:: Exercise ::
Reproduce the listing exactly, please, with every line intact.
*** Data provided ***
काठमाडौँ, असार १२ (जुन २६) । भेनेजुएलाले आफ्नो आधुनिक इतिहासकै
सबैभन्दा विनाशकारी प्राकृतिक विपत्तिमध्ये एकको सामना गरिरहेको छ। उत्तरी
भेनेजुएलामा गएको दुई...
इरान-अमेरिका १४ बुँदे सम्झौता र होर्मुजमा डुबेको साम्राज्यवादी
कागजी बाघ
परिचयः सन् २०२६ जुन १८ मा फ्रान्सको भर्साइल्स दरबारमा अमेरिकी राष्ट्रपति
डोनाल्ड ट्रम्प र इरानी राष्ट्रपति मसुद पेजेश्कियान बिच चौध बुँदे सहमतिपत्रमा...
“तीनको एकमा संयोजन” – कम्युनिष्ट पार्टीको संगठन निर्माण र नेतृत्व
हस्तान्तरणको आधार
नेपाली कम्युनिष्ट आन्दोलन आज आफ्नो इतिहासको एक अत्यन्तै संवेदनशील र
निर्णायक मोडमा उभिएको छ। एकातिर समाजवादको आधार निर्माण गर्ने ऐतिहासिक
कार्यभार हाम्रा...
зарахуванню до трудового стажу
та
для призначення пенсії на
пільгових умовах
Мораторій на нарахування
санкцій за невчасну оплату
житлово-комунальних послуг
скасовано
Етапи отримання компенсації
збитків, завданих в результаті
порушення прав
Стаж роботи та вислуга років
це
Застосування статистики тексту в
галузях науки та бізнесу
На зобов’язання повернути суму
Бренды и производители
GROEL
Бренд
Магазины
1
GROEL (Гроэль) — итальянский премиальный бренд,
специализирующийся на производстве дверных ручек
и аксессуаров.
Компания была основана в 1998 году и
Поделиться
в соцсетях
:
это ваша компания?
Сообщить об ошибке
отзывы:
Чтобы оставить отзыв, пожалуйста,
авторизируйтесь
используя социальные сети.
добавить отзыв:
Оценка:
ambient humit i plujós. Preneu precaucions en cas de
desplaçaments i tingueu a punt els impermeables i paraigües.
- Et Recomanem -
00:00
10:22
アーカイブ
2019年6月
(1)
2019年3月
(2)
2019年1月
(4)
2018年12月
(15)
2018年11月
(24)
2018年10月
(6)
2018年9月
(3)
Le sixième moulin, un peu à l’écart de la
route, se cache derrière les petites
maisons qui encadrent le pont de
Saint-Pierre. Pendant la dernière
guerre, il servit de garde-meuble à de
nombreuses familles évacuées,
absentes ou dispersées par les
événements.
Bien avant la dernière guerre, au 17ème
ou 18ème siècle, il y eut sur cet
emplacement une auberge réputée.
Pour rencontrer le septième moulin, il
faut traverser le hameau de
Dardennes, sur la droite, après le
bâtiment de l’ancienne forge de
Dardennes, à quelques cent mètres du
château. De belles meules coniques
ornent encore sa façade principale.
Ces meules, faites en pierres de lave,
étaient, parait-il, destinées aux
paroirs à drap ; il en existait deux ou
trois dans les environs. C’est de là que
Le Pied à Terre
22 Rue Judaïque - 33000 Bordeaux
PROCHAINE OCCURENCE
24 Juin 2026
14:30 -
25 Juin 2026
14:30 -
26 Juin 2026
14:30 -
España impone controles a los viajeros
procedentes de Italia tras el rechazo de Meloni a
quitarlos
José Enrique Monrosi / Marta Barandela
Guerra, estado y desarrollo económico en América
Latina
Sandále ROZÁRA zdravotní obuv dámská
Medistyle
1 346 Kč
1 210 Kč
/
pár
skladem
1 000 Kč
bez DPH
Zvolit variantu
*** End of Data provided ***
:: Answer for the task ::
काठमाडौँ, असार १२ (जुन २६) । भेनेजुएलाले आफ्नो आधुनिक इतिहासकै
सबैभन्दा विनाशकारी प्राकृतिक विपत्तिमध्ये एकको सामना गरिरहेको छ। उत्तरी
भेनेजुएलामा गएको दुई...
इरान-अमेरिका १४ बुँदे सम्झौता र होर्मुजमा डुबेको साम्राज्यवादी
कागजी बाघ
परिचयः सन् २०२६ जुन १८ मा फ्रान्सको भर्साइल्स दरबारमा अमेरिकी राष्ट्रपति
डोनाल्ड ट्रम्प र इरानी राष्ट्रपति मसुद पेजेश्कियान बिच चौध बुँदे सहमतिपत्रमा...
“तीनको एकमा संयोजन” – कम्युनिष्ट पार्टीको संगठन निर्माण र नेतृत्व
हस्तान्तरणको आधार
नेपाली कम्युनिष्ट आन्दोलन आज आफ्नो इतिहासको एक अत्यन्तै संवेदनशील र
निर्णायक मोडमा उभिएको छ। एकातिर समाजवादको आधार निर्माण गर्ने ऐतिहासिक
कार्यभार हाम्रा...
зарахуванню до трудового стажу
та
для призначення пенсії на
пільгових умовах
Мораторій на нарахування
санкцій за невчасну оплату
житлово-комунальних послуг
скасовано
Етапи отримання компенсації
збитків, завданих в результаті
порушення прав
Стаж роботи та вислуга років
це
Застосування статистики тексту в
галузях науки та бізнесу
На зобов’язання повернути суму
Бренды и производители
GROEL
Бренд
Магазины
1
GROEL (Гроэль) — итальянский премиальный бренд,
специализирующийся на производстве дверных ручек
и аксессуаров.
Компания была основана в 1998 году и
Поделиться
в соцсетях
:
это ваша компания?
Сообщить об ошибке
отзывы:
Чтобы оставить отзыв, пожалуйста,
авторизируйтесь
используя социальные сети.
добавить отзыв:
Оценка:
ambient humit i plujós. Preneu precaucions en cas de
desplaçaments i tingueu a punt els impermeables i paraigües.
- Et Recomanem -
00:00
10:22
アーカイブ
2019年6月
(1)
2019年3月
(2)
2019年1月
(4)
2018年12月
(15)
2018年11月
(24)
2018年10月
(6)
2018年9月
(3)
Le sixième moulin, un peu à l’écart de la
route, se cache derrière les petites
maisons qui encadrent le pont de
Saint-Pierre. Pendant la dernière
guerre, il servit de garde-meuble à de
nombreuses familles évacuées,
absentes ou dispersées par les
événements.
Bien avant la dernière guerre, au 17ème
ou 18ème siècle, il y eut sur cet
emplacement une auberge réputée.
Pour rencontrer le septième moulin, il
faut traverser le hameau de
Dardennes, sur la droite, après le
bâtiment de l’ancienne forge de
Dardennes, à quelques cent mètres du
château. De belles meules coniques
ornent encore sa façade principale.
Ces meules, faites en pierres de lave,
étaient, parait-il, destinées aux
paroirs à drap ; il en existait deux ou
trois dans les environs. C’est de là que
Le Pied à Terre
22 Rue Judaïque - 33000 Bordeaux
PROCHAINE OCCURENCE
24 Juin 2026
14:30 -
25 Juin 2026
14:30 -
26 Juin 2026
14:30 -
España impone controles a los viajeros
procedentes de Italia tras el rechazo de Meloni a
quitarlos
José Enrique Monrosi / Marta Barandela
Guerra, estado y desarrollo económico en América
Latina
Sandále ROZÁRA zdravotní obuv dámská
Medistyle
1 346 Kč
1 210 Kč
/
pár
skladem
1 000 Kč
bez DPH
Zvolit variantu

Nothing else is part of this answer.